Work request 1 -
Decide whether each statement agrees with the Airflow 3.x anti-patterns text: (a) Airflow 3.x drops schedule_interval in favor of schedule. (b) A run's logical_date always has a value, even for manual triggers. (c) A task in Airflow 3.x can query the metadata database directly. Answer yes or no for each, and quote the words of the text that decide it.
Work request 2 -
Reproduce the stretch of the Airflow 3.x anti-patterns text from "# DON'T: Use execution_date" through "for manual triggers)".

Text passage -
——————

Version-Specific Anti-Patterns

Airflow 3.x:

python

# DON'T: Access metadata DB in tasks
from airflow.models import DagRun
dag_runs = DagRun.query.all()  # FAILS - no DB access

# DO: Use Airflow REST API or context
from airflow import __version__
# Use requests to call Airflow API

python

# DON'T: Use execution_date (removed)
def my_task(**context):
    date = context["execution_date"]  # KeyError in 3.x

# DO: Use logical_date (or handle None for manual triggers)
def my_task(**context):
    date = context["dag_run"].logical_date  # May be None

python

# DON'T: Use schedule_interval (removed)
DAG(dag_id="my_dag", schedule_interval="@daily")  # Fails in 3.x

# DO: Use schedule
DAG(dag_id="my_dag", schedule="@daily")

——————

Pictures paired with source code
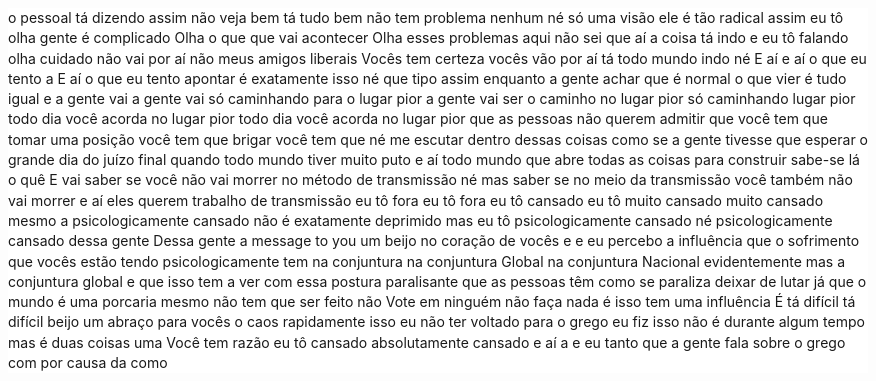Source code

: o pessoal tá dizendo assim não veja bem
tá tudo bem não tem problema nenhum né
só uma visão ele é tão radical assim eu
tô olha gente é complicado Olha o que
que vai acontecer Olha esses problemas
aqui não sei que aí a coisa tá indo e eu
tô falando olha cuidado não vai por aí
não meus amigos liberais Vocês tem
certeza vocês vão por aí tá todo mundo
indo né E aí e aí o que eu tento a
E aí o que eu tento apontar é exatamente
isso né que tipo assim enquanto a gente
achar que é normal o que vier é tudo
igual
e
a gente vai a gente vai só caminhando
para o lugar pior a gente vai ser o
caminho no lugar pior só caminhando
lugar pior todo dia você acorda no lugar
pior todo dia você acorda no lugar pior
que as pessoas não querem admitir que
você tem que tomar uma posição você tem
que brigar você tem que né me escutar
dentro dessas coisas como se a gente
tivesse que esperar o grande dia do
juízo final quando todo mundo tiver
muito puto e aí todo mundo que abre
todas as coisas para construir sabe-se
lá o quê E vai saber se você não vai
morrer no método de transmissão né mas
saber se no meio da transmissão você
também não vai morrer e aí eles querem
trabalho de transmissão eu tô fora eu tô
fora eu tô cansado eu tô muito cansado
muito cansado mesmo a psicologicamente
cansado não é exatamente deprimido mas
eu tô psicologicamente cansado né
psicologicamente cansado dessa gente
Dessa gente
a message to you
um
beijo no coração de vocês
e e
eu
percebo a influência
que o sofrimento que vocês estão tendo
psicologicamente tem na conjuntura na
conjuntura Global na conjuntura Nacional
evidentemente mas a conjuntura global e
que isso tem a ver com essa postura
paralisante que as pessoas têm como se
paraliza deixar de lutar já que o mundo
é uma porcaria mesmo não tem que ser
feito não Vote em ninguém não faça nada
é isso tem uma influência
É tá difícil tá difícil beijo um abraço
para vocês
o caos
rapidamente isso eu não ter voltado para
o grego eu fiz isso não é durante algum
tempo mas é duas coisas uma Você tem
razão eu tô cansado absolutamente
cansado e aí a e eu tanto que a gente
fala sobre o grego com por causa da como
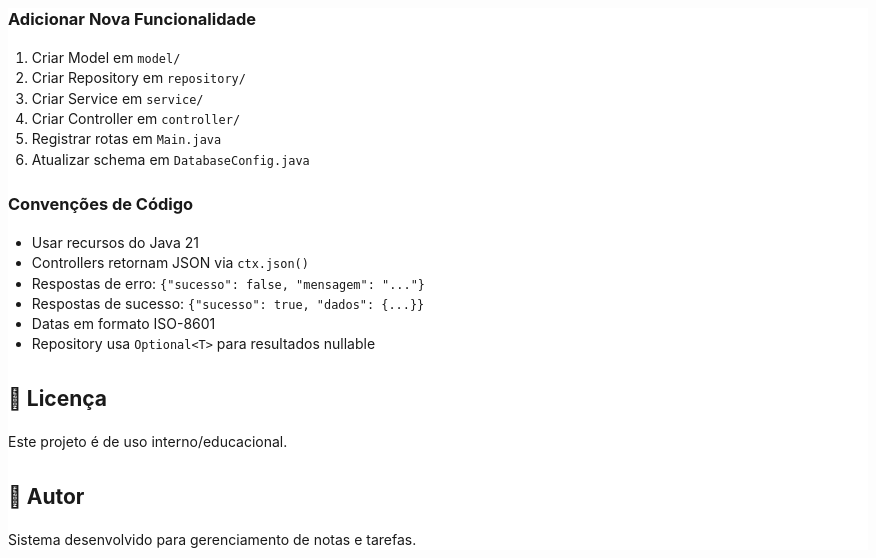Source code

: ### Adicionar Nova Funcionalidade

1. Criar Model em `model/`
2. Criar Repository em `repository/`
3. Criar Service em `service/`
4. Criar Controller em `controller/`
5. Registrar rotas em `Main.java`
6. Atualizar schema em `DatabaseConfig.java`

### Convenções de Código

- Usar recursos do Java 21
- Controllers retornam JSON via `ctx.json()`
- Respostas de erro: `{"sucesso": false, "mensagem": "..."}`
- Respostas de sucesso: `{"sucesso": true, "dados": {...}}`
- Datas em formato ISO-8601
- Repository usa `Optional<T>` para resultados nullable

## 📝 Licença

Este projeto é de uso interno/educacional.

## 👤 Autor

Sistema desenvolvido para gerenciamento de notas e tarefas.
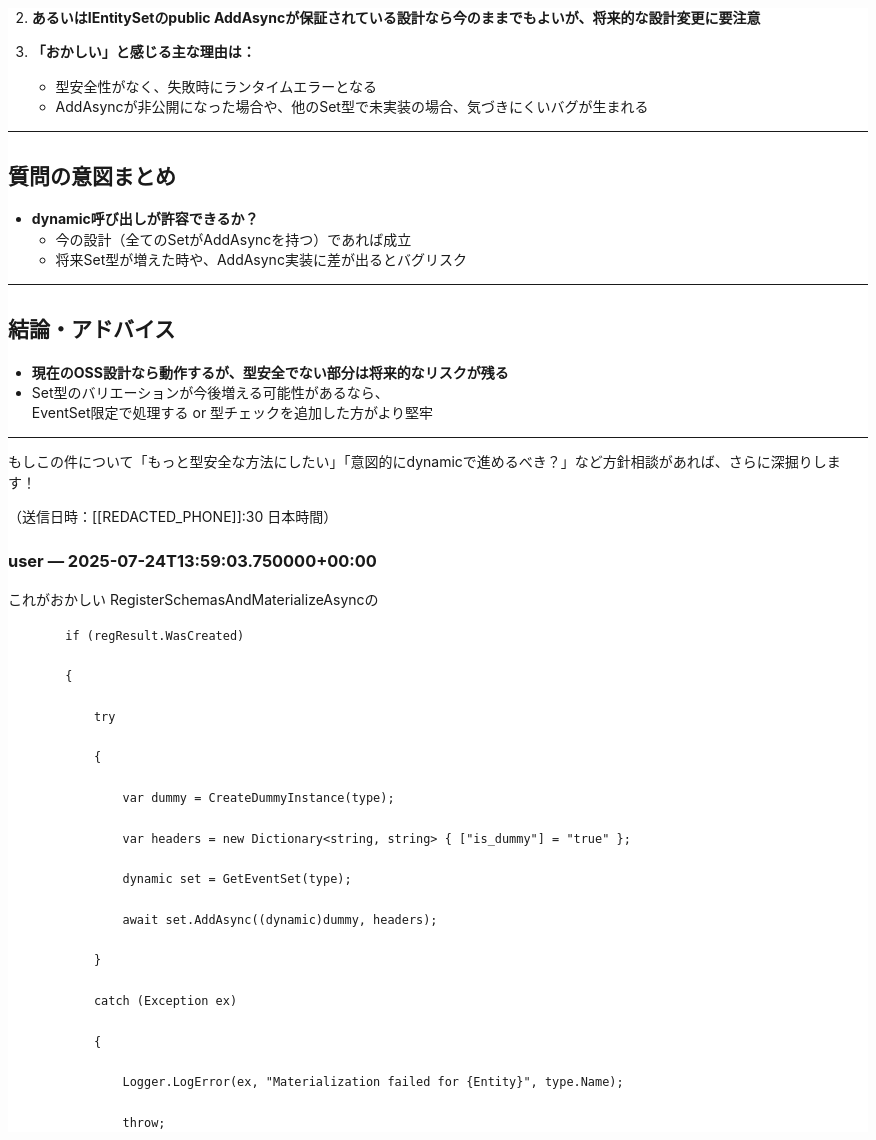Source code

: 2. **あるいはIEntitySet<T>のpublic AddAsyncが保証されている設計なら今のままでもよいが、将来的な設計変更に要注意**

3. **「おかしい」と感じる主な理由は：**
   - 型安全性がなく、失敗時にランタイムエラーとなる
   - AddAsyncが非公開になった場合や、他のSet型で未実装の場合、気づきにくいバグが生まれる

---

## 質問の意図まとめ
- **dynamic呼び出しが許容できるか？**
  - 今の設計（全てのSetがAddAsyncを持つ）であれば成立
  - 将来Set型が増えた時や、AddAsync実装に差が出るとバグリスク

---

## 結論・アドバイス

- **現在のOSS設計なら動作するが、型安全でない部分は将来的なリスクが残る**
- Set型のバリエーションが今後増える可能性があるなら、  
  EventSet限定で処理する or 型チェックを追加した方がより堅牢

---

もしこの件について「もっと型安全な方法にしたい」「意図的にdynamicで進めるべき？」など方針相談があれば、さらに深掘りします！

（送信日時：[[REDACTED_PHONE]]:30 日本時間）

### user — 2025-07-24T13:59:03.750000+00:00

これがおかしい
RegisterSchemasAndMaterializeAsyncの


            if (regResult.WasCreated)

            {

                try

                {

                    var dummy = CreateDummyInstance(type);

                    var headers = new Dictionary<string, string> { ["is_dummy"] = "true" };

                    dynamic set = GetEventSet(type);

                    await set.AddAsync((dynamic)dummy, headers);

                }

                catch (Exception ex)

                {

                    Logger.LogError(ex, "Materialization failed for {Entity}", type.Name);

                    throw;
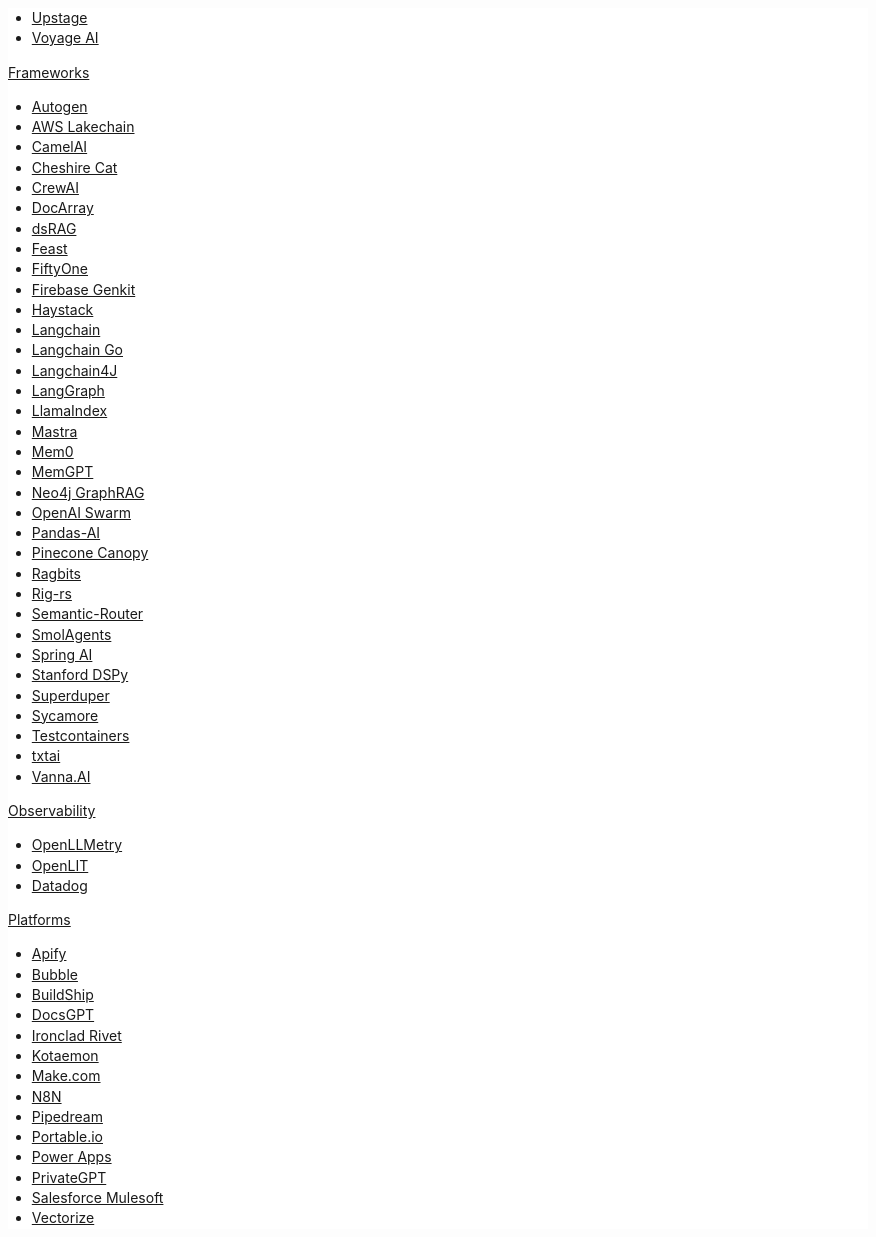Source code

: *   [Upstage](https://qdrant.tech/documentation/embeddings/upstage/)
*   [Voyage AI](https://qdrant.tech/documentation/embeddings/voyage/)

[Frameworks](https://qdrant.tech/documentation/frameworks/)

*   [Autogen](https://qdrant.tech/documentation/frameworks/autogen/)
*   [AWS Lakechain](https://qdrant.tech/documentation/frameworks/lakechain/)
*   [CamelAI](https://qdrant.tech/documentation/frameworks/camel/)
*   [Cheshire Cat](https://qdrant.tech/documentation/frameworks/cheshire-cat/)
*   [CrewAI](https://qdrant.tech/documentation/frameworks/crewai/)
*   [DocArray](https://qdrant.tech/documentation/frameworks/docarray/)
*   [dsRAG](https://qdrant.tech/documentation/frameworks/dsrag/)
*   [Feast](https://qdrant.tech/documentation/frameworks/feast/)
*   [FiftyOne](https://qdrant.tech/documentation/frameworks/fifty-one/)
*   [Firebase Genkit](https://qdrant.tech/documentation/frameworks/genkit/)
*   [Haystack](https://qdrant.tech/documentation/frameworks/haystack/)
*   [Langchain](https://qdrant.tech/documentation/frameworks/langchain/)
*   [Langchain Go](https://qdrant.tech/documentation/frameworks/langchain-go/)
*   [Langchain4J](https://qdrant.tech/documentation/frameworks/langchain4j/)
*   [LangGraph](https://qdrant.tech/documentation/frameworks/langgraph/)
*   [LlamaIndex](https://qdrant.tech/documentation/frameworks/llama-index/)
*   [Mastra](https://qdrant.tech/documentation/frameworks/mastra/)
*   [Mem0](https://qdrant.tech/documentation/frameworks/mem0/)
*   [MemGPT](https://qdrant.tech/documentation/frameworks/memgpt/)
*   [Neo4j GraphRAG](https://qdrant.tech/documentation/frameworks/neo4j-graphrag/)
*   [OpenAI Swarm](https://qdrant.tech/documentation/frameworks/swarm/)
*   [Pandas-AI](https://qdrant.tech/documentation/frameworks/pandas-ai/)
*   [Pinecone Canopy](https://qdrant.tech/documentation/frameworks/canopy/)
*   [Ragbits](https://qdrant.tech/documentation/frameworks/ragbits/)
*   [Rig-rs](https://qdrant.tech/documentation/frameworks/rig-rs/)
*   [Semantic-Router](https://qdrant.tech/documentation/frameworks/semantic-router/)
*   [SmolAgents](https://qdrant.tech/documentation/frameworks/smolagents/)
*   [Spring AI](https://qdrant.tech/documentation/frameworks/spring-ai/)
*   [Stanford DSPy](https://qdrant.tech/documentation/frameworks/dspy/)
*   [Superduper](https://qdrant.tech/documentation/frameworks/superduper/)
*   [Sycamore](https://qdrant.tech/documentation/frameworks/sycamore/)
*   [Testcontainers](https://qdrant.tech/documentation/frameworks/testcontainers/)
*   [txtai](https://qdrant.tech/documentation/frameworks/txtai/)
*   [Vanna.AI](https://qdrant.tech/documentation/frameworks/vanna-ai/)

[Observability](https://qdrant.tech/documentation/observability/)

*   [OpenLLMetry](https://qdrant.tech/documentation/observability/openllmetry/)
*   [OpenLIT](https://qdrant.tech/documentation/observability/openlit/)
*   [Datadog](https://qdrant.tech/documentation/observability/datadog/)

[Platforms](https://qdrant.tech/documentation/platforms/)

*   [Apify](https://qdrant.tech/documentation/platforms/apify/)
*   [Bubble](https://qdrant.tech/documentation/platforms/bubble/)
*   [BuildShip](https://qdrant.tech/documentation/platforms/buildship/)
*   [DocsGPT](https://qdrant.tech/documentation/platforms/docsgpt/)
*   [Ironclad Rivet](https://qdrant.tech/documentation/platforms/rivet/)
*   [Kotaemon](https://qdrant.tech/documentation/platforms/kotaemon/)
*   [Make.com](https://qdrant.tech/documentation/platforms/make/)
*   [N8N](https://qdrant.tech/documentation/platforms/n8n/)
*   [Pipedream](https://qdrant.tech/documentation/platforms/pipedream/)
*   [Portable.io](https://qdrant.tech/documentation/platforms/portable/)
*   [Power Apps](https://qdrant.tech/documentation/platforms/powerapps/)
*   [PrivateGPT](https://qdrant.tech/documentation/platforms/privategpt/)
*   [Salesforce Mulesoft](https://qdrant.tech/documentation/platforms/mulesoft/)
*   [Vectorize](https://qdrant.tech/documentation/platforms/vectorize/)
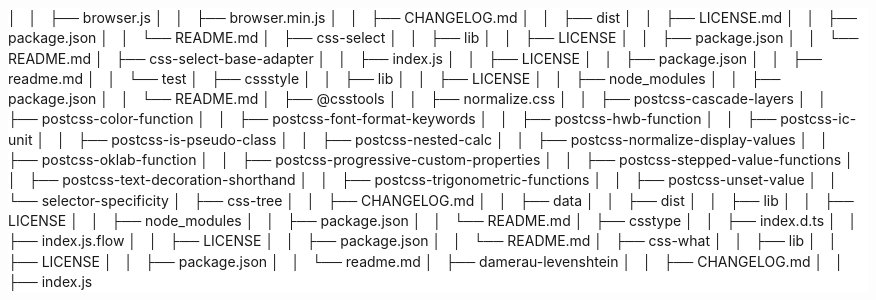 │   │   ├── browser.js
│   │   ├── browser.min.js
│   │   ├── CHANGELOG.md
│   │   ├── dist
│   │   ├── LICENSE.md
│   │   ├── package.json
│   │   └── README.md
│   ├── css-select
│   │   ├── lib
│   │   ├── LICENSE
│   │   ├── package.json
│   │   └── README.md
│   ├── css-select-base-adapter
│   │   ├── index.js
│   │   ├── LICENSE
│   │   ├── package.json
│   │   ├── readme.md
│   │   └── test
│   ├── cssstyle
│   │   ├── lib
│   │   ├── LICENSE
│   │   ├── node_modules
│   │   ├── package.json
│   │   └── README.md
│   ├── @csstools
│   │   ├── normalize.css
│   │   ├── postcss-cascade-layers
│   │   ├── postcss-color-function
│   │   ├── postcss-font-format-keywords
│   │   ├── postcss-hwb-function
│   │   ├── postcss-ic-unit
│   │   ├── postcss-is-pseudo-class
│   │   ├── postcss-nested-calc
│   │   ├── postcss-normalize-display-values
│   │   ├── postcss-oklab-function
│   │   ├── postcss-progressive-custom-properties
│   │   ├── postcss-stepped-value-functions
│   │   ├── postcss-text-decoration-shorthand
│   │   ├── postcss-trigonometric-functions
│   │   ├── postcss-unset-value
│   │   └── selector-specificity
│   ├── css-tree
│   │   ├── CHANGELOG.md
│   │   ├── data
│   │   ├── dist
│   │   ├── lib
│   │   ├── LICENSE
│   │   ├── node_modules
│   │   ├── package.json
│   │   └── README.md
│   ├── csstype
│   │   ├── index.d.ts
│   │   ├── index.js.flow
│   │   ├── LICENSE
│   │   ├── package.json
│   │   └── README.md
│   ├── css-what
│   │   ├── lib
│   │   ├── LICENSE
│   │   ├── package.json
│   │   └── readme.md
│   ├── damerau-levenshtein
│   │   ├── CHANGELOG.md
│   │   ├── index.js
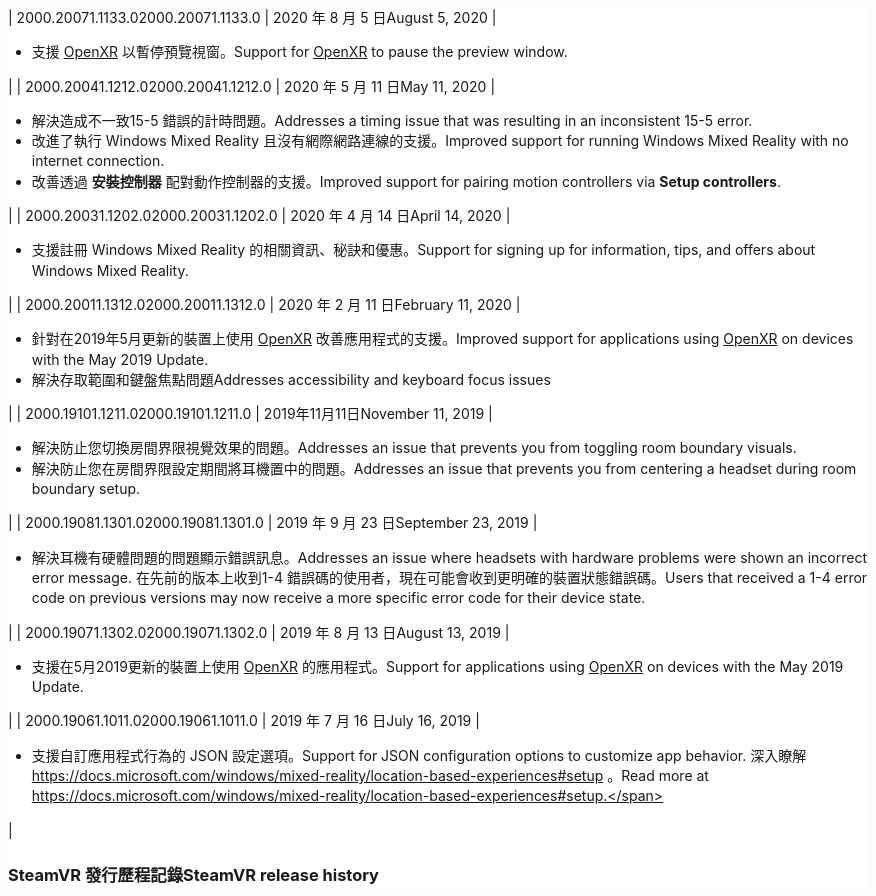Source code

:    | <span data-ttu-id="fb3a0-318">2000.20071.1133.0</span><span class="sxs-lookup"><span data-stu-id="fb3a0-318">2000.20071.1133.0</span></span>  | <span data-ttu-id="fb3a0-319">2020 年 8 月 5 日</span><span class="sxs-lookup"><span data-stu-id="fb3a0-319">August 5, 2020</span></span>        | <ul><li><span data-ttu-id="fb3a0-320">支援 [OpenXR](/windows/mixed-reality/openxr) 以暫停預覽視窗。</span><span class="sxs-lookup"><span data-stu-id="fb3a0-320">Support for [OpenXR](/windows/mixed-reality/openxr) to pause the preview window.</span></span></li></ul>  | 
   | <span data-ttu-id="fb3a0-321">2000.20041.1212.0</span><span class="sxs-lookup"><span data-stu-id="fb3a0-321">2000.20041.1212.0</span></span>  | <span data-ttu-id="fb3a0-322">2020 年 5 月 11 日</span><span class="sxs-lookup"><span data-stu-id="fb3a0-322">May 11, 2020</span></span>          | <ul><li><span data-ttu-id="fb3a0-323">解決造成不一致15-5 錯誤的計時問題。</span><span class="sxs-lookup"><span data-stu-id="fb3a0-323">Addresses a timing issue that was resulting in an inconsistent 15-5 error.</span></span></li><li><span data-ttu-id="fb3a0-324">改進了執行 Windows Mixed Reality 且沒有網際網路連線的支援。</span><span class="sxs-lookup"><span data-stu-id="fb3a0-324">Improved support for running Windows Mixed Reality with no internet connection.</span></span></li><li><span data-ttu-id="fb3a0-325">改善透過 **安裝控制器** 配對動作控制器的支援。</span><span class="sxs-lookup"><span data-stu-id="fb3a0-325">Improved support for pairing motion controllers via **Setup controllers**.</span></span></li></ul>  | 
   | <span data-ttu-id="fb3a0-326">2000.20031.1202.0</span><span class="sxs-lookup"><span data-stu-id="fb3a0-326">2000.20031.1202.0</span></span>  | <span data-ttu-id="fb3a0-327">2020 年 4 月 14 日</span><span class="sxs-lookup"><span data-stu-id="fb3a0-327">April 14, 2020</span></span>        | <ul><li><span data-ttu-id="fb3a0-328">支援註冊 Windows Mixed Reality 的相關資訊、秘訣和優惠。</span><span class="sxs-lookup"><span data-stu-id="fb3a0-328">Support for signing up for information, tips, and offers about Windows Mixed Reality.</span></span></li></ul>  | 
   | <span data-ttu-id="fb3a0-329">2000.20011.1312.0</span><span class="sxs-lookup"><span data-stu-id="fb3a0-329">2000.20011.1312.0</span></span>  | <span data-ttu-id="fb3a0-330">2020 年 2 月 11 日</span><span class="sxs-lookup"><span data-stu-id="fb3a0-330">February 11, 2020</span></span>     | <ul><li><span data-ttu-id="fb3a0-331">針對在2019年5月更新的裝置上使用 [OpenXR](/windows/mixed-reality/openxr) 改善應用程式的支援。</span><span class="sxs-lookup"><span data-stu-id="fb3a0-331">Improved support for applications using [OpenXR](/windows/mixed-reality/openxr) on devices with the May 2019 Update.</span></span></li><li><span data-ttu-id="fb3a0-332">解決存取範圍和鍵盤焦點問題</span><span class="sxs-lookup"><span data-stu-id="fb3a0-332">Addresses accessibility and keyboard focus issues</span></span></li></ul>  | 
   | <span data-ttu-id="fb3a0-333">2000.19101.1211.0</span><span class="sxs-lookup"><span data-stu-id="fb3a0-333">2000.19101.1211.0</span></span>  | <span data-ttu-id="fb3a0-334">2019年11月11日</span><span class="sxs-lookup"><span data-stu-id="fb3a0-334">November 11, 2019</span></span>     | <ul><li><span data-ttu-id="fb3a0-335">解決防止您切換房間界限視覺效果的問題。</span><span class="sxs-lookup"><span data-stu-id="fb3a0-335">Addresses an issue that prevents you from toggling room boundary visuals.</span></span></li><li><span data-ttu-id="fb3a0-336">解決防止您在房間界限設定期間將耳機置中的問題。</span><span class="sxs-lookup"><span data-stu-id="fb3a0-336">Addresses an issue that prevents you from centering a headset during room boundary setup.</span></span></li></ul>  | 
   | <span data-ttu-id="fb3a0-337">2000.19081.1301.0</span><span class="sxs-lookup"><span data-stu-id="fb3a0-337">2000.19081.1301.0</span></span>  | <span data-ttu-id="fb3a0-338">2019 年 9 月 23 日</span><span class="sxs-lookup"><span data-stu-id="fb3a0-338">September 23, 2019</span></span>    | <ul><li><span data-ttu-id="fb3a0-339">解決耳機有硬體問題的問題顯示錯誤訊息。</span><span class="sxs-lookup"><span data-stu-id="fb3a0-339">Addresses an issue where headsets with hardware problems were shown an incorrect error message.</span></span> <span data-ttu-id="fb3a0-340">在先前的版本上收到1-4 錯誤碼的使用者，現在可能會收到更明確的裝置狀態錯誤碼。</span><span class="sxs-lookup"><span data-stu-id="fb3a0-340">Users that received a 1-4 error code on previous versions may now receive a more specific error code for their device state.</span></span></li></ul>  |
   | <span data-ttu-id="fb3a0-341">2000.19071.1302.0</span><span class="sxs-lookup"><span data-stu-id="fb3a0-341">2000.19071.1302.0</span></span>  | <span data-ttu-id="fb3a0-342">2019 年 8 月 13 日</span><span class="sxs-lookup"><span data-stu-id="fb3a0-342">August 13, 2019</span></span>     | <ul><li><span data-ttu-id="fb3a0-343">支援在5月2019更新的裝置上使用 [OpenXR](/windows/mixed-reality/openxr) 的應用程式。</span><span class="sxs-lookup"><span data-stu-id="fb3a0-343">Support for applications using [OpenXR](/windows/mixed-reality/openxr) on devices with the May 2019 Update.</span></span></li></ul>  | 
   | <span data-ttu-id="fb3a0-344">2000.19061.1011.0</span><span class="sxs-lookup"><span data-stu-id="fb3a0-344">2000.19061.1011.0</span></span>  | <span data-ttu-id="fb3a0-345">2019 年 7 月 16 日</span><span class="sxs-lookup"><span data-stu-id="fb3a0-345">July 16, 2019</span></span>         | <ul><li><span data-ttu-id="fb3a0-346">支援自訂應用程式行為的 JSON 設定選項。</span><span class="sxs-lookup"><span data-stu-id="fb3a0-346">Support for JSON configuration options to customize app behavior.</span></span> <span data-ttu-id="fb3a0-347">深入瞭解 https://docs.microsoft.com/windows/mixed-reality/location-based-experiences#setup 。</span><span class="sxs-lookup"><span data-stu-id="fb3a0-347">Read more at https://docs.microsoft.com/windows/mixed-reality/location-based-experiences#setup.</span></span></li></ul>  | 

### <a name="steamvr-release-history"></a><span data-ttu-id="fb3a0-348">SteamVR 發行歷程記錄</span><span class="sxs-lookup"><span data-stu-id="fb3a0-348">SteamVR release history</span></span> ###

——————

Task answer 1 -
(a) Yes: "DON'T: Use schedule_interval (removed)"
(b) No: "(or handle None for manual triggers)"
(c) No: "FAILS - no DB access"

Task answer 2 -
# DON'T: Use execution_date (removed)
def my_task(**context):
    date = context["execution_date"]  # KeyError in 3.x

# DO: Use logical_date (or handle None for manual triggers)